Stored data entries
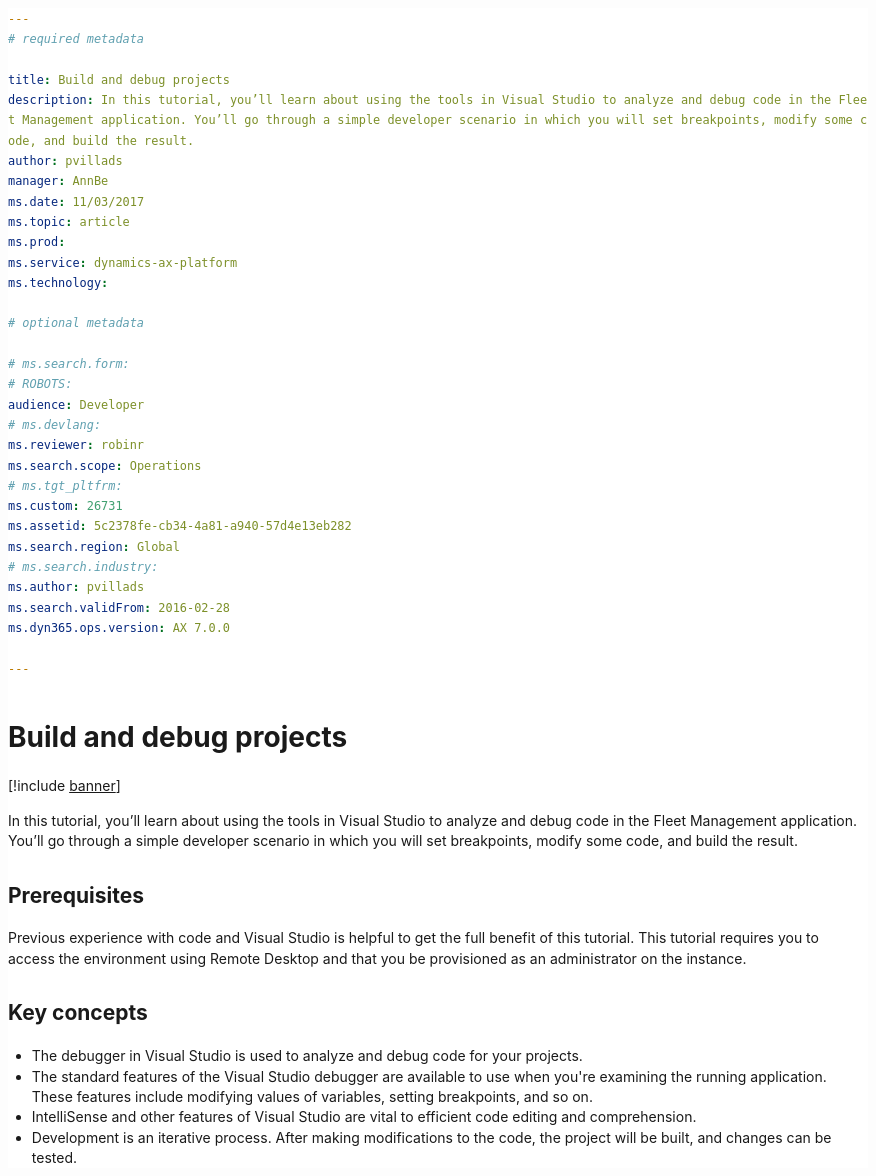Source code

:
 ```yaml
---
# required metadata

title: Build and debug projects
description: In this tutorial, you’ll learn about using the tools in Visual Studio to analyze and debug code in the Fleet Management application. You’ll go through a simple developer scenario in which you will set breakpoints, modify some code, and build the result. 
author: pvillads
manager: AnnBe
ms.date: 11/03/2017
ms.topic: article
ms.prod: 
ms.service: dynamics-ax-platform
ms.technology: 

# optional metadata

# ms.search.form: 
# ROBOTS: 
audience: Developer
# ms.devlang: 
ms.reviewer: robinr
ms.search.scope: Operations
# ms.tgt_pltfrm: 
ms.custom: 26731
ms.assetid: 5c2378fe-cb34-4a81-a940-57d4e13eb282
ms.search.region: Global
# ms.search.industry: 
ms.author: pvillads
ms.search.validFrom: 2016-02-28
ms.dyn365.ops.version: AX 7.0.0

---
```


# Build and debug projects

[!include [banner](../includes/banner.md)]

In this tutorial, you’ll learn about using the tools in Visual Studio to analyze and debug code in the Fleet Management application. You’ll go through a simple developer scenario in which you will set breakpoints, modify some code, and build the result. 

Prerequisites
-------------

Previous experience with code and Visual Studio is helpful to get the full benefit of this tutorial. This tutorial requires you to access the environment using Remote Desktop and that you be provisioned as an administrator on the instance.

## Key concepts
-   The debugger in Visual Studio is used to analyze and debug code for your projects.
-   The standard features of the Visual Studio debugger are available to use when you're examining the running application. These features include modifying values of variables, setting breakpoints, and so on.
-   IntelliSense and other features of Visual Studio are vital to efficient code editing and comprehension.
-   Development is an iterative process. After making modifications to the code, the project will be built, and changes can be tested.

## Work task:
"which" is the string to look for; please copy every line of the records above where it appears.

## Result:
description: In this tutorial, you’ll learn about using the tools in Visual Studio to analyze and debug code in the Fleet Management application. You’ll go through a simple developer scenario in which you will set breakpoints, modify some code, and build the result. 
In this tutorial, you’ll learn about using the tools in Visual Studio to analyze and debug code in the Fleet Management application. You’ll go through a simple developer scenario in which you will set breakpoints, modify some code, and build the result. 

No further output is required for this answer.